Table 3 System NH3 concentration Current yield (weight) at the beginning pure 9 71.2 technical 9 70.4 pure 0 67.5 technical 0 71.3.

*) Average value from two experiments.

Example 5 For carrying out a continuous electrosynthesis it the circuit of the electrolysis cell described in Example 1 with an inlet opening (in front of the cell) for continuous metering of fresh reaction mixture and with an overflow for continuous removal of the partially converted reaction mixture Mistake. In this case, the perfluorinated ion exchange membrane serves as the diaphragm "XR" from DuPont.
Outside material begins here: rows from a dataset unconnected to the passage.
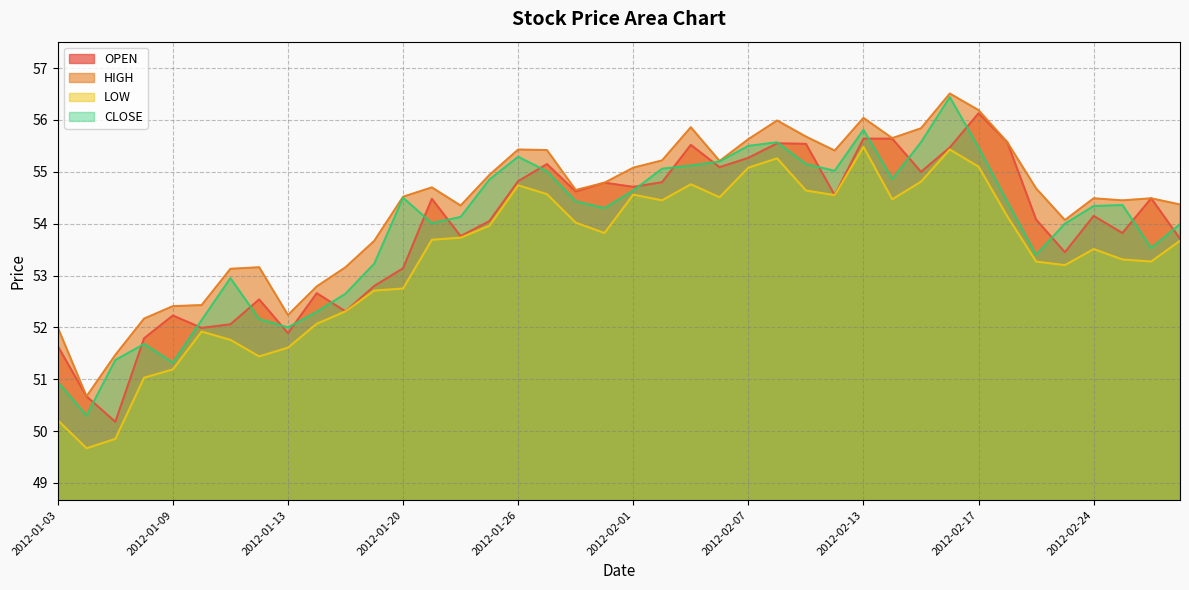

Is the value of LOW at 2012-02-22 greater than the value of CLOSE at 2012-01-20?

No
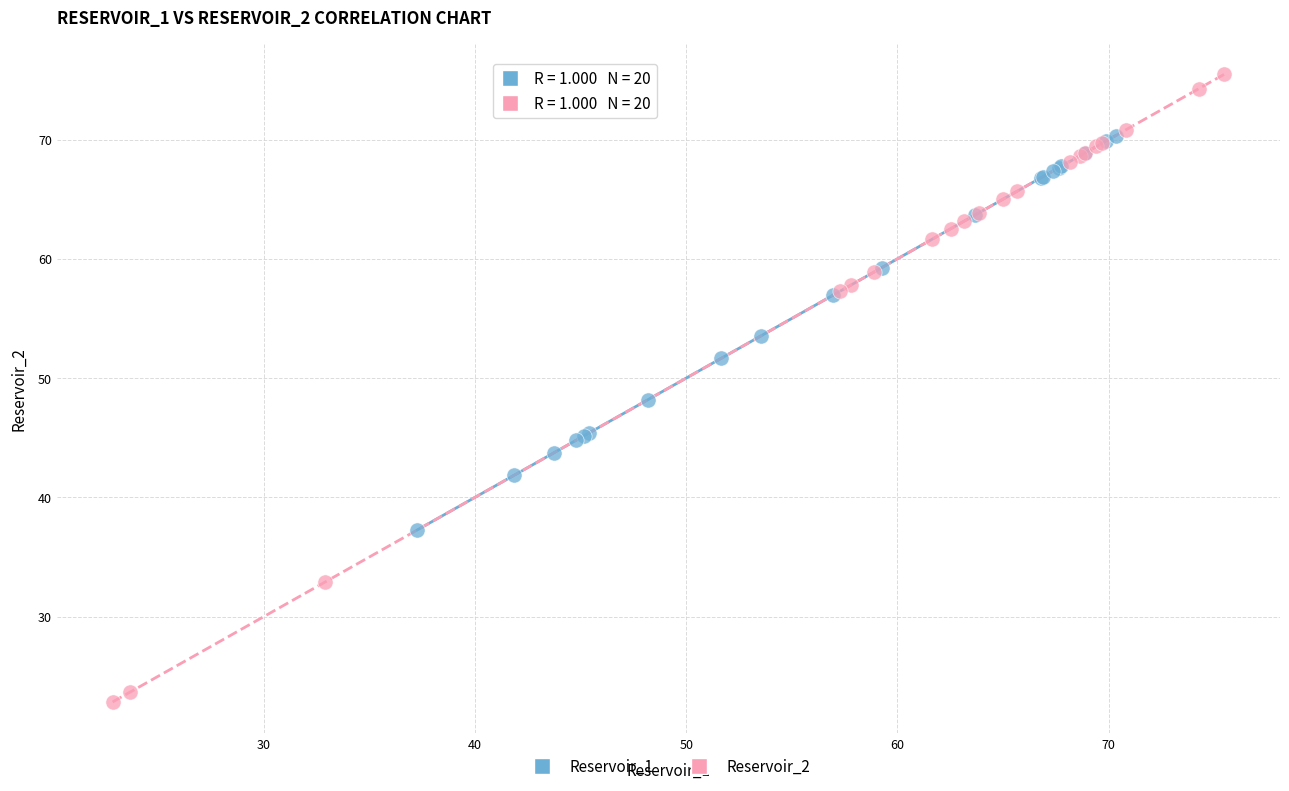

Which series contains the highest Y value?

Reservoir_2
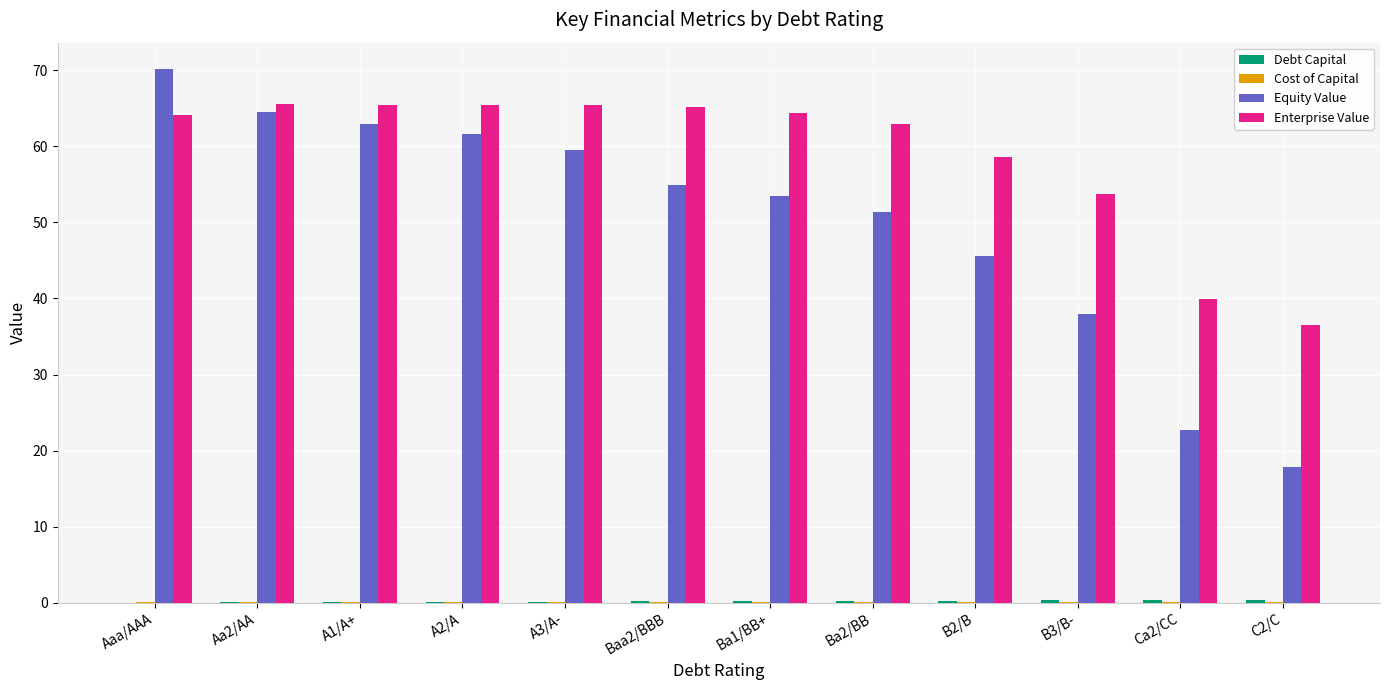

Is it true that Enterprise Value equals 53.7 at B3/B-?

True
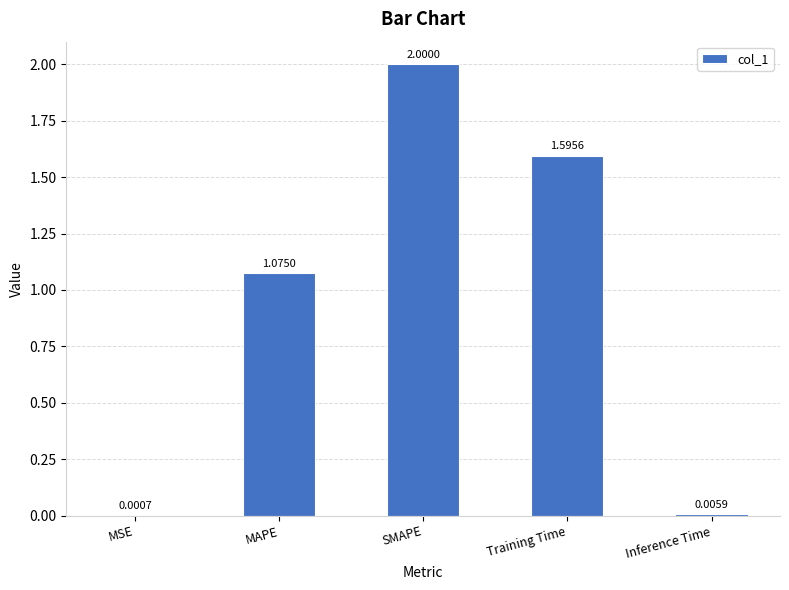

At which category does the chart reach its peak across all series?

SMAPE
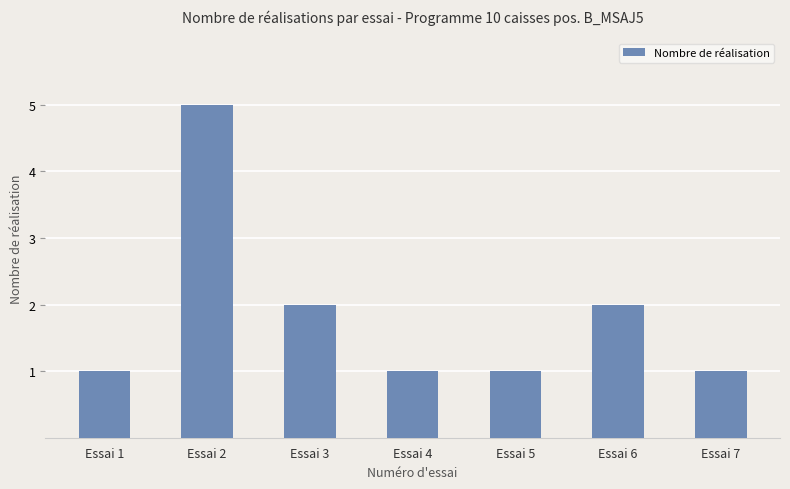

Reading left to right, extract all data points from this chart.

Essai 1=1	Essai 2=5	Essai 3=2	Essai 4=1	Essai 5=1	Essai 6=2	Essai 7=1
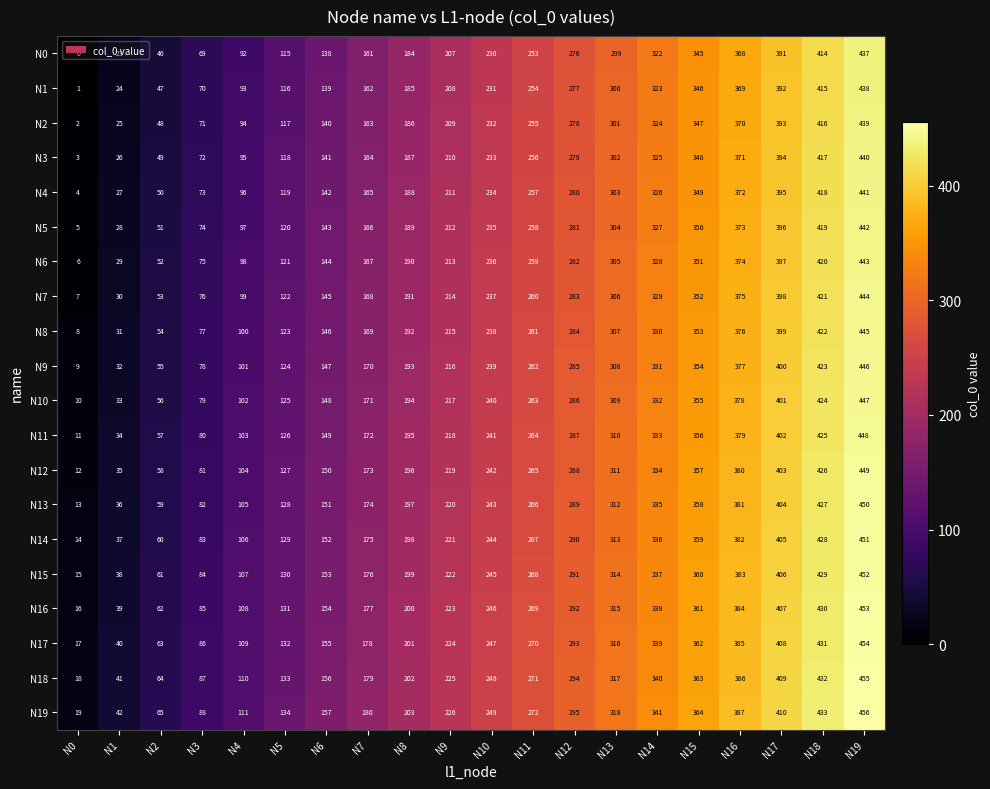

Rank the series at N9 from lowest to highest value.

N0, N1, N2, N3, N4, N5, N6, N7, N8, N9, N10, N11, N12, N13, N14, N15, N16, N17, N18, N19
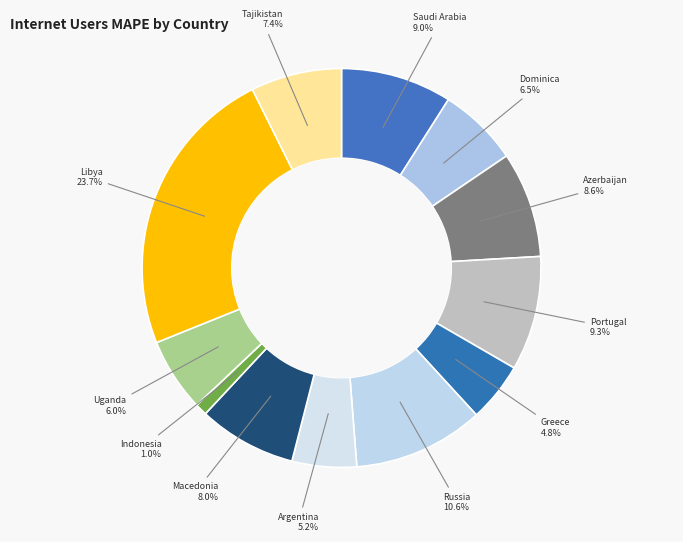

What portion of the pie excludes Dominica?

93.5%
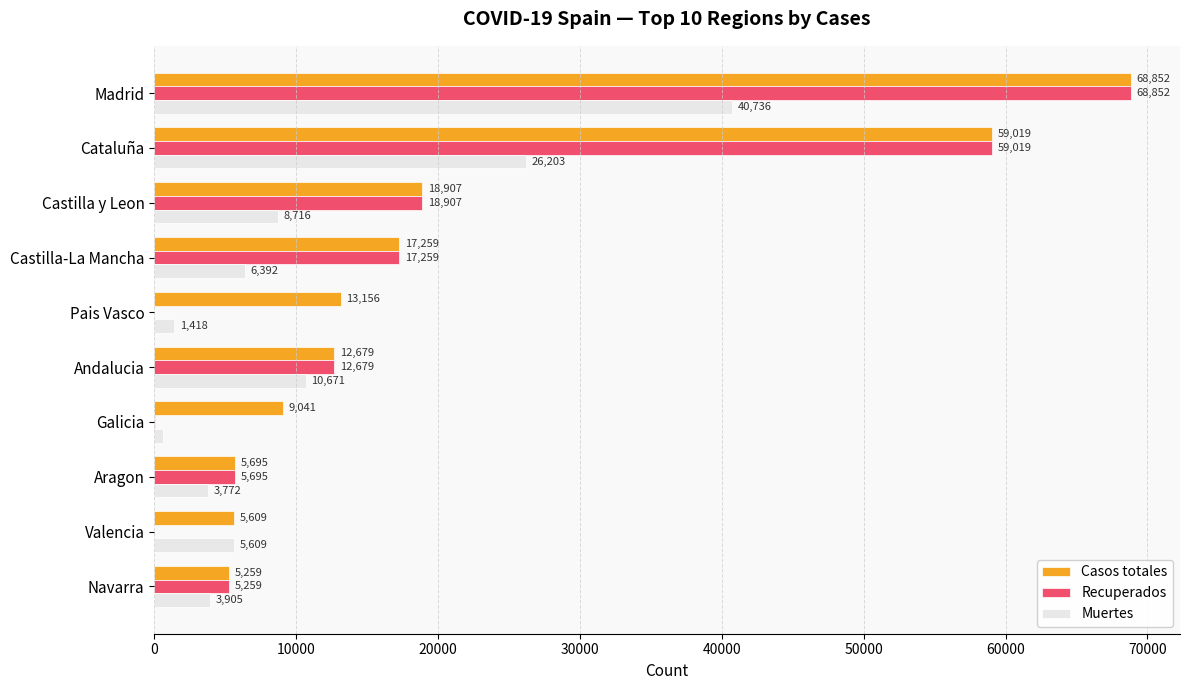

What is the total value across all series at Valencia?

11218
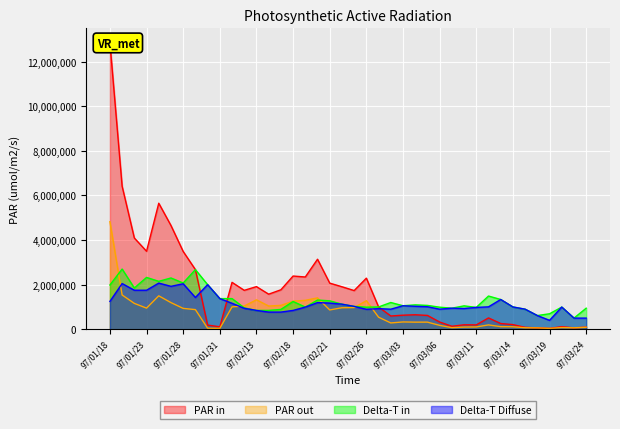

What is the label of the 16th point from the right?

97/03/03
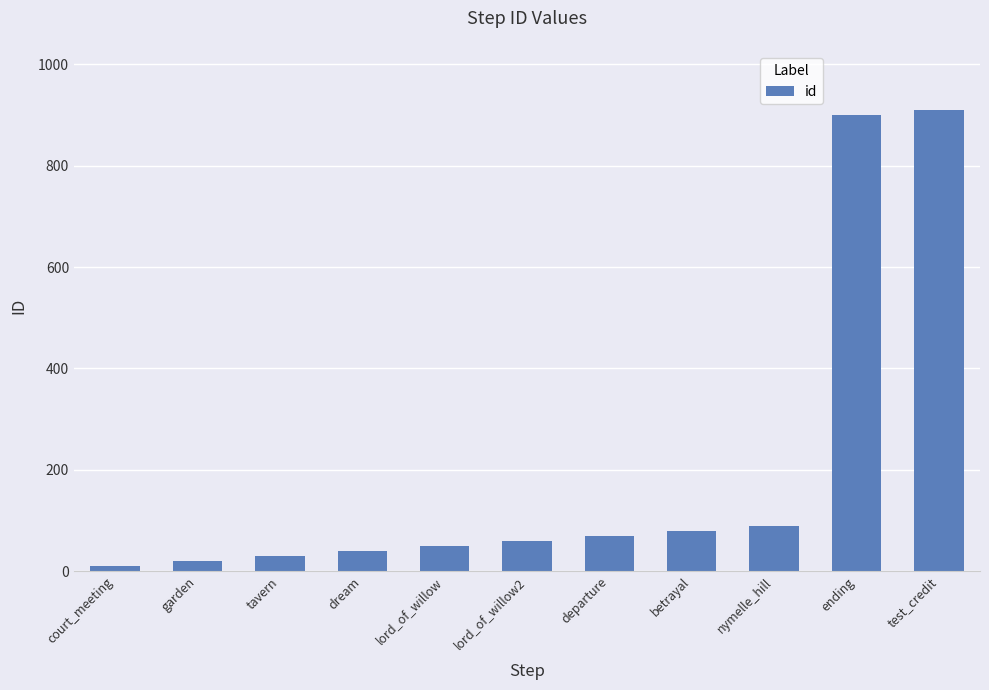

The value at betrayal is 80. True or false?

True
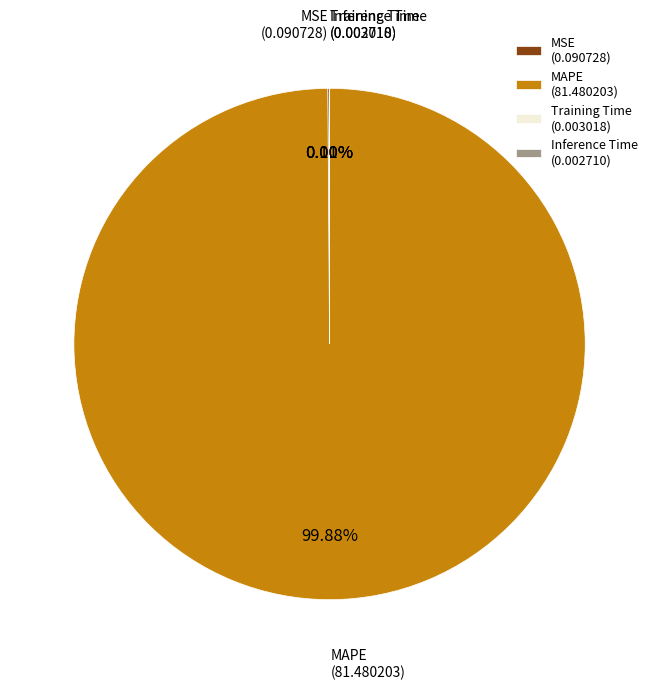

Does MAPE (81.480203) account for over 50% of the chart?

Yes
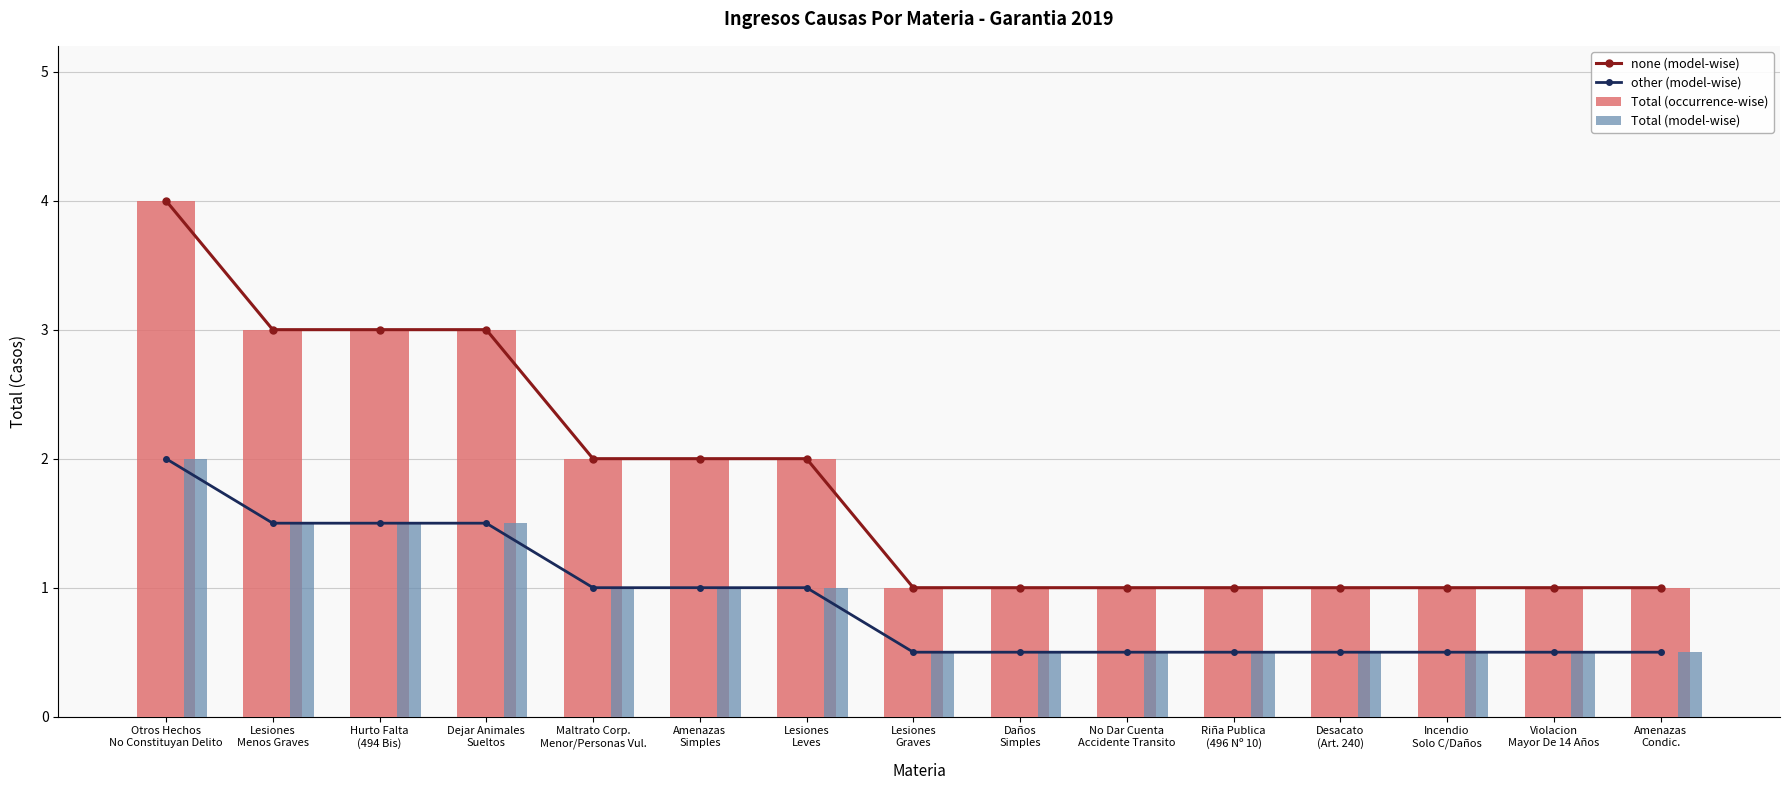

What is the sum of the Total (model-wise) values at Amenazas
Simples and Lesiones
Graves?

1.5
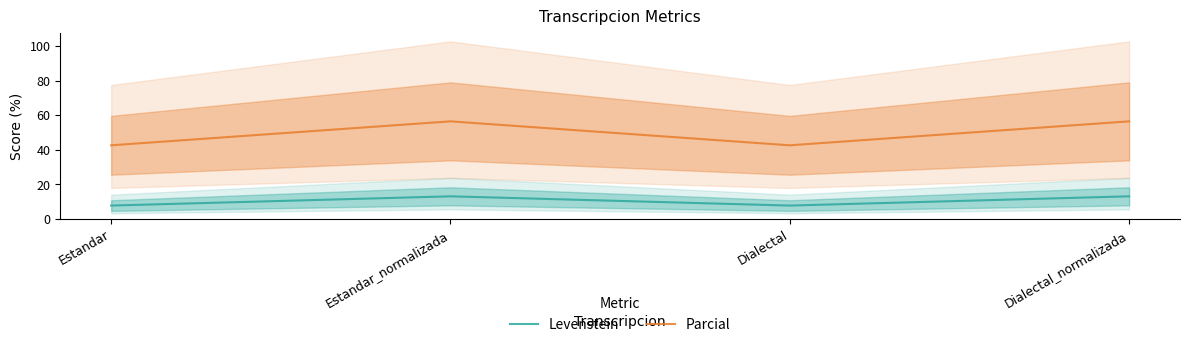

True or false: Levenstein and Parcial cross at least once.

False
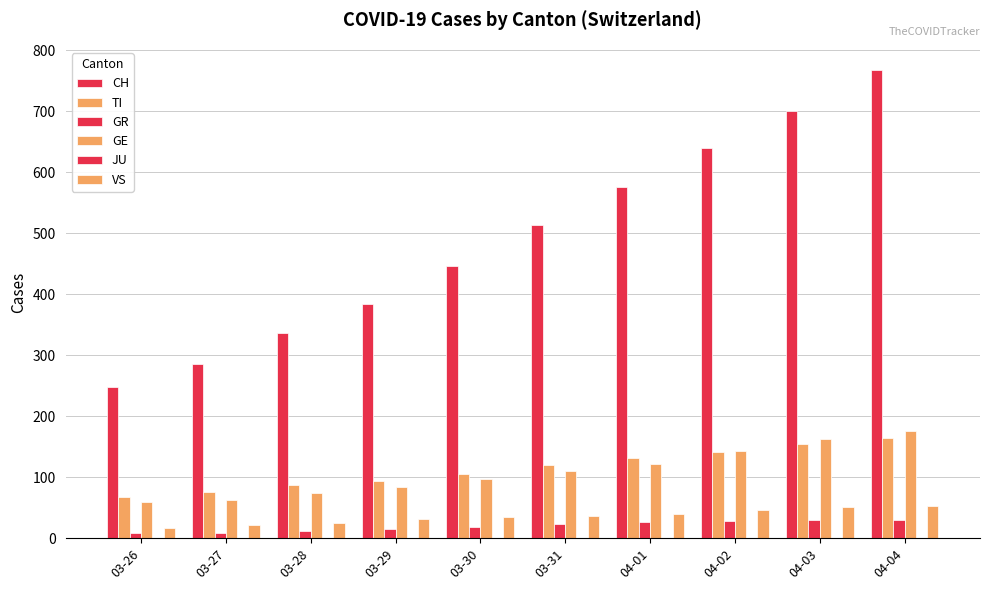

What is the value of the TI bar at the 7th from the left?

132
At the beginning of the electrolysis 1 kg of an aqueous are in the circuit Solution of technical purity, consisting of 10% 0 ammonium phthalamate and 2% excess ammonia.

Electrolysis takes place at a current density of 10 A / dm² at 40 ° C.

After reaching a steady concentration of 1% 0 ammonium phthalamate after 2 hours and 50 minutes, fresh reaction mixture is continuously with metered in at a rate of 0.320 kg / h in order to achieve this ammonium thalsize concentration maintain. A 1 kg sample is worked up every 24 hours. The attempt is terminated after 100 hours. Table 4 shows the dependency the current and material yield as well as the cell voltage with this continuous Try reproduced from the time.

Table 4 Time Ehw SA (au0) MA (%) Uz Evi 24 69 95.5 8.2 48 68 94 8.4 72 66.5 96 8.3 100 67.5 94.5 8.4

Claims (5)

Claims 1. A method for the electrochemical production of Phthalide, characterized in that one is an aqueous solution of ammonium phthalamate at electrolysis temperatures up to 65 ° C cathodically on metals with a hydrogen overvoltage greater than that of copper. 2. The method according to claim 1, characterized in that at Electrolysis temperatures reduced from 30 to 500C. 3. Process according to Claims 1 and 2, characterized in that the cathode material used is pure lead with a purity of over 99.9%. 4. Process according to Claims 1 to 3, characterized in that 1 to 35 weight percent aqueous ammonium phthalamate solutions are used. 5. Process according to Claims 1 to 4, characterized in that the aqueous ammonium phthalamate solution 10 to 50 wt .-% water-soluble organic Contains solvent.